Claim: Wasson thinks the city is building a downtown library that is too big, too nice and too expensive. He said the city is getting a "giant" library downtown that is "significantly bigger than the older library" In the end, with the cost to maintain the building, "I'm going to be paying off this library for the rest of my life."
Determination: Mostly fiction
Why: The city's former downtown library at 500 First St. SE was 84,000 square feet in size. The new library will be 94,000 square feet, with more space for children and teens, library officials said.
The new $49 million library is being built without local property taxes. The money comes from a mix of federal disaster funds, a state I-JOBS grant, private donations and $4 million in revenue from the city's local option sales tax, which already has been collected.
Bob Pasicznyuk, the city's library director, said Thursday the operational costs at the new library will not be any larger than the operational costs at the old one, and may be less.
Issue: Should the city buy Westdale Mall?
Claim: Wasson, a recent graduate of Iowa State University, and Cortez, a retired IBM service technician, both said the city should not have bought the long-struggling downtown hotel from its creditors and, instead, should have paid more attention to the long-struggling Westdale Mall and bought that from its creditors. Poe, who was the post-flood community liaison with the Rebuild Iowa Office, did not advocate buying Westdale Mall but said the city should name a task force to figure out a future for the mall.
Determination: Mostly fiction
Why: Memories are short when it comes to City Hall's interest in the long-struggling Westdale Mall.
The City Council and then-City Manager Jim Prosser spent much of the pre-flood year of 2007 trying to figure out a better future for Westdale Mall. The city's intent was to take care of some initial planning and lure a private developer to bet on the mall property. By December 2007, though, the City Council tossed in the towel after failing to attract any private sector interest. Along the way, the mall owner, some Westdale shoppers and some local Realtors criticized the city's involvement.
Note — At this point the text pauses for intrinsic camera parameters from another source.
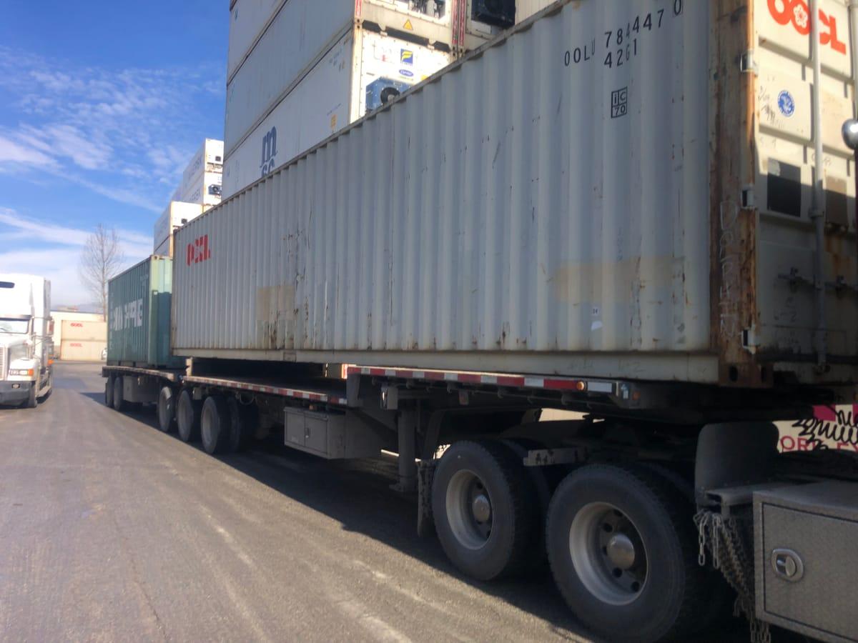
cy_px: 322
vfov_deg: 49.7
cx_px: 429
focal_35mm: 28
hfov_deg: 63.4
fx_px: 694
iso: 20
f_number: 1.8
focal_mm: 3.99
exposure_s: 1/1372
Issue: Can a flood wall be built more cheaply?
Claim: Cortez suggested the city could build a flood wall protection system for well under $100 million if it simply built flood walls at the same per-mile cost as Quaker did for the flood wall around its plant.
Determination: Fiction
Why: Quaker could not be reached to comment, but the building permit it obtained in April 2011 called for a "2,043-foot permanent sheet steel cutoff wall" valued at $3.05 million. That's 0.39 miles, or one-twentieth of the length of the city's 7.74-mile "preferred" flood protection system. (Part of the wall is not along the riverbank.)
Twenty times $3.05 million equals $61 million, far less than the $375 million estimated for the city's "preferred" flood protection system, which would protect both the east and west side.
For one thing, Quaker, no doubt, owns the property where its wall was built. The city budgeting $56.2 millions for property acquisition.
Also, the city's preferred plan protects to the height of the 2008 flood, which exceeded a 500-year flood. Quaker's flood wall protects against a 100-year flood, according to Army Corps and city officials.